Because I am loading from files, and the node label could be many in my data, I need a way to get the node label (type) directly from each 'row' in LOAD CSV statement.

In both your options, you need to specify the actual label name like "Person" and "Movie". But this is variable from each row and I can't explicitly its actual label name. If I use:
WHERE row.label1 = 'Movie' AND row.label2 = 'Person'

This looks like 'if' logic and if have lots of labels, this quickly becomes unmanagable.

So, is there a way to do something like:

LOAD CSV WITH HEADERS FROM 'file:///test.rel.csv' AS row
                        WITH row, row.headType AS headLabel, row.tailType AS tailLabel
                        MATCH (a:headLabel {id: row.head})
                        MATCH (b:tailLabel {id: row.tail})
                        CALL apoc.merge.relationship(a, row.relationship, {}, {}, b)
                        YIELD rel
                        RETURN rel;

I thought this should work, and it didn't report any error, but it didn't load any relatioship either. Is this logically right? It doesn't report any error

Actually, this way of loading nodes are working:

LOAD CSV WITH HEADERS FROM 'file:///{file}' AS row
                        WITH row WHERE row.id IS NOT NULL AND row.id <> ''
                        WITH row, CASE WHEN row.type IS NOT NULL AND row.type <> '' THEN row.type ELSE 'DefaultLabel' END AS label
                        CALL apoc.merge.node([label], {{id: row.id}}, row) 
                        YIELD node
                        RETURN node;

You can see that "[label]" works in the merge, but why doesn't this exist for 'merge.relationship'?

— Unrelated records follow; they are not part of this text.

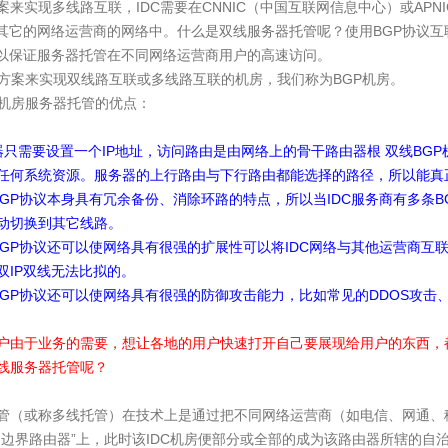
案来实现多线路互联，IDC需要在CNNIC（中国互联网信息中心）或APN
到其它的网络运营商的网络中。
什么是双线服务器托管呢
？使用BGP协议互
，以保证服务器托管在不同网络运营商用户的高速访问。
P方案来实现双线路互联或多线路互联的机房，我们称为BGP机房。
P机房服务器托管的优点：
需要设置一个IP地址，访问路由是由网络上的骨干路由器根 双线BGP
任何系统资源。服务器的上行路由与下行路由都能选择的路径，所以能真正
BGP协议本身具有冗余备份、消除环路的特点，所以当IDC服务商有多条
动切换到其它线路。
BGP协议还可以使网络具有很强的扩展性可以将IDC网络与其他运营商互
双IP双线无法比拟的。
P协议还可以使网络具有很强的防御攻击能力，比如常见的DDOS攻击、s
户由于业务的需要，想让各地的用户快速打开自己要展现给用户的东西，
线服务器托管呢？
管（或称多线托管）在技术上是通过把不同网络运营商（如电信、网通、
“ 边界路由器”上，此时该IDC机房便部分或全部的成为该路由器所辖的自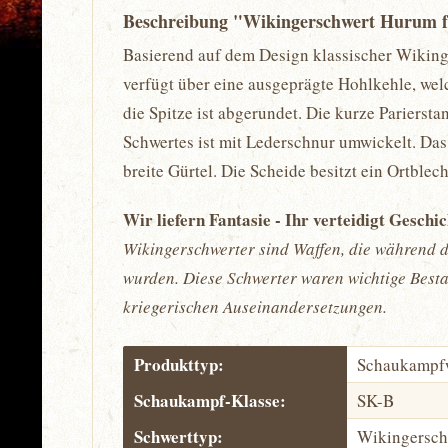
Beschreibung "Wikingerschwert Hurum 
Basierend auf dem Design klassischer Wiking
verfügt über eine ausgeprägte Hohlkehle, welc
die Spitze ist abgerundet. Die kurze Pariersta
Schwertes ist mit Lederschnur umwickelt. Das
breite Gürtel. Die Scheide besitzt ein Ortblech
Wir liefern Fantasie - Ihr verteidigt Geschi
Wikingerschwerter sind Waffen, die während d
wurden. Diese Schwerter waren wichtige Bestan
kriegerischen Auseinandersetzungen.
Produkttyp:
Schaukampf
Schaukampf-Klasse:
SK-B
Schwerttyp:
Wikingersch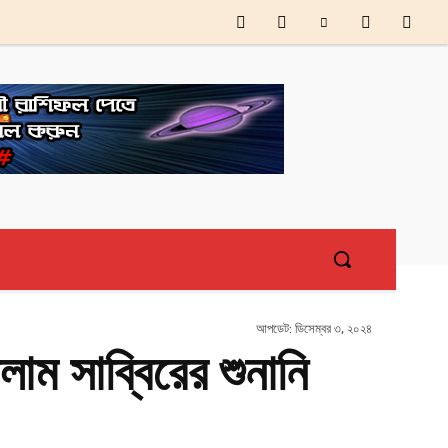
আপডেট:
ডিসেম্বর ৩, ২০২৪
াম সাব্বিরের শুনানি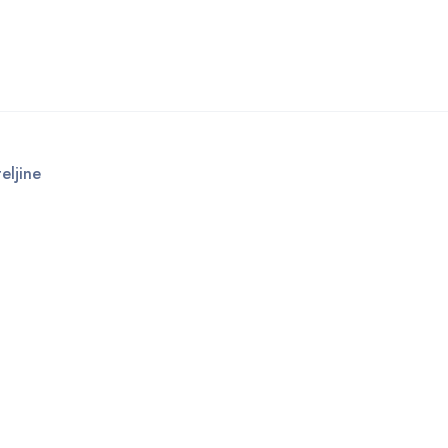
eljine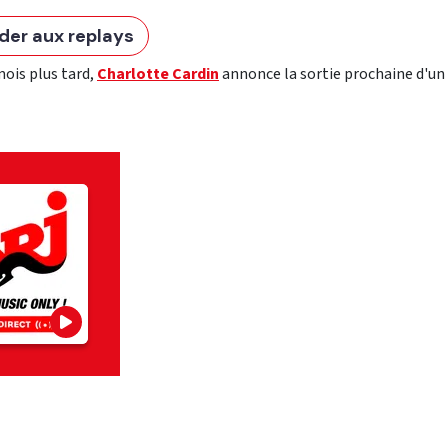
der aux replays
ois plus tard,
Charlotte Cardin
annonce la sortie prochaine d'un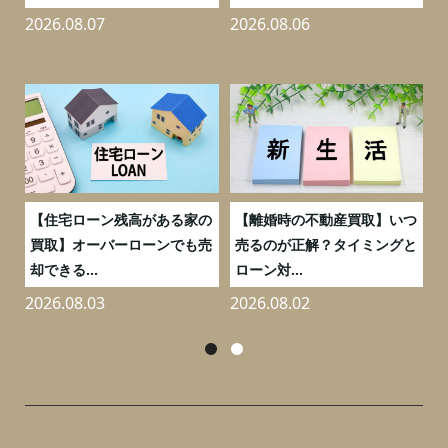
2026.08.07
2026.08.06
2
う
【住宅ローン残高がある家の
【離婚時の不動産買取】いつ
ポ
買取】オーバーローンでも売
売るのが正解？タイミングと
却できる...
ローン対...
2026.08.03
2026.08.02
2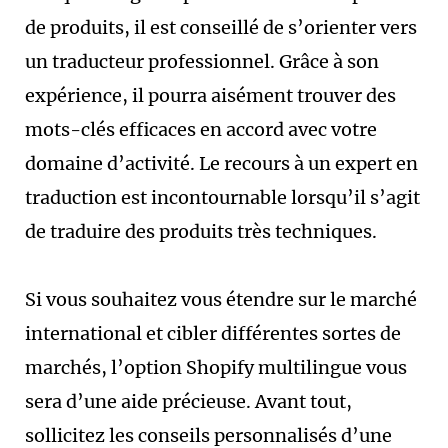
de produits, il est conseillé de s’orienter vers
un traducteur professionnel. Grâce à son
expérience, il pourra aisément trouver des
mots-clés efficaces en accord avec votre
domaine d’activité. Le recours à un expert en
traduction est incontournable lorsqu’il s’agit
de traduire des produits très techniques.
Si vous souhaitez vous étendre sur le marché
international et cibler différentes sortes de
marchés, l’option Shopify multilingue vous
sera d’une aide précieuse. Avant tout,
sollicitez les conseils personnalisés d’une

Actually, the problem is in the Match statement, not the "merge" part

Try using apoc.cypher.run() this may work. I am not able to test since I'm not sure exactly what your file structure is, so feel free to modify and adjust as needed.

LOAD CSV WITH HEADERS FROM 'file:///test.rel.csv' AS row
WITH row, row.headType AS headLabel, row.tailType AS tailLabel
// Remake of MATCH (a:headLabel {id: row.head})
CALL apoc.cypher.run("MATCH (a:" + headLabel + "{id:$headId}) RETURN a", {headId:row.head})
YIELD value
WITH row, tailLabel, value.a AS a
// Remake of MATCH (b:tailLabel {id: row.tail})
CALL apoc.cypher.run("MATCH (b:" + tailLabel + "{id:$tailId}) RETURN b", {tailId:row.tail})
YIELD value
WITH row, a, value.b AS b

CALL apoc.merge.relationship(a, row.relationship, {}, {}, b)
YIELD rel
RETURN rel;

Although I recommend either using some external language driver such as Java or Python to be able to more easily loop through the labels and inject those label strings into the cypher query.

OR

changing your import file structure

OR

Changing your neo4j data model (depends on what your user story is and the goals you have for your model).